- Meeting abstract
- Open Access
Anti-tumour necrosis factor therapy modulates the OPG/OPGL system in rheumatoid arthritis synovium
© The Author(s) 2004
- Received: 16 January 2004
- Published: 24 February 2004
- Rheumatoid Arthritis
- Tumour Necrosis Factor
- Active Rheumatoid Arthritis
Osteoprotegerin (OPG) is a soluble decoy receptor that acts as a receptor antagonist, blocking OPG ligand (OPGL) induced osteoclastogenesis. In vitro, proinflammatory cytokines such as tumour necrosis factor (TNF) upregulate endothelial OPG expression. However, low levels of endothelial OPG expression are seen in synovial biopsies from patients with active rheumatoid arthritis (RA) associated with high levels of TNF. In order to elucidate the in vivo interaction between TNF and the OPG/OPGL system in RA, we investigated the effect of anti-TNF therapy on synovial expression of OPG and OPGL.
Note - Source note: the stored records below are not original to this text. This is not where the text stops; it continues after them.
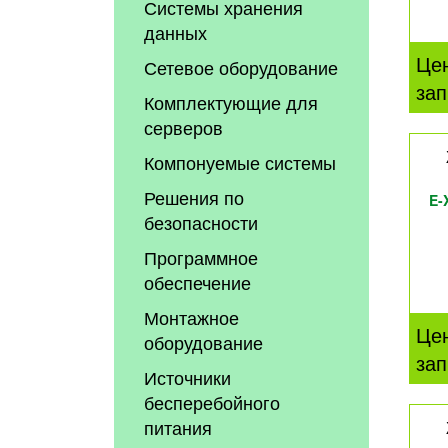
Системы хранения
данных
Це
Сетевое оборудование
зап
Комплектующие для
серверов
Компонуемые системы
Решения по
E-
безопасности
Программное
обеспечение
Монтажное
Це
оборудование
зап
Источники
бесперебойного
питания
OPG, OPGL and CD31 were evaluated by immunohistochemistry in serial synovial biopsies obtained from 20 RA patients before and after 8 weeks of treatment with Etanercept (Amgen and Wyeth Pharmaceuticals, USA) or Infliximab (Schering-Plough, Stockholm, Sweden). Biopsies were evaluated by double-blind semiquantitative analysis and image analysis. Statistical analysis was performed using the Wilcoxon's signed-rank test followed by Bonferroni corrections for multiple comparisons.
OPG was expressed in all studied synovial biopsies, mainly in the CD31-positive endothelial cells. OPGL expression was detected in synovial areas rich in T cells, with low expression in endothelial cells and macrophages. Treatment with Infliximab significantly increased synovial OPG expression whereas the increase in synovial OPG expression observed after Etanercept treatment did not reach statistical significance. Neither infliximab nor etanercept influenced OPGL expression following 8 weeks of treatment. The ratio between synovial OPGL and OPG expression decreased following treatment with infliximab (P < 0.05, after Bonferroni comparisons) and etanercept (NS after Bonferroni correction).
Our findings suggest a particular OPG–TNF interaction in vivo as well as a potential difference in action between the two anti-TNF agents tested.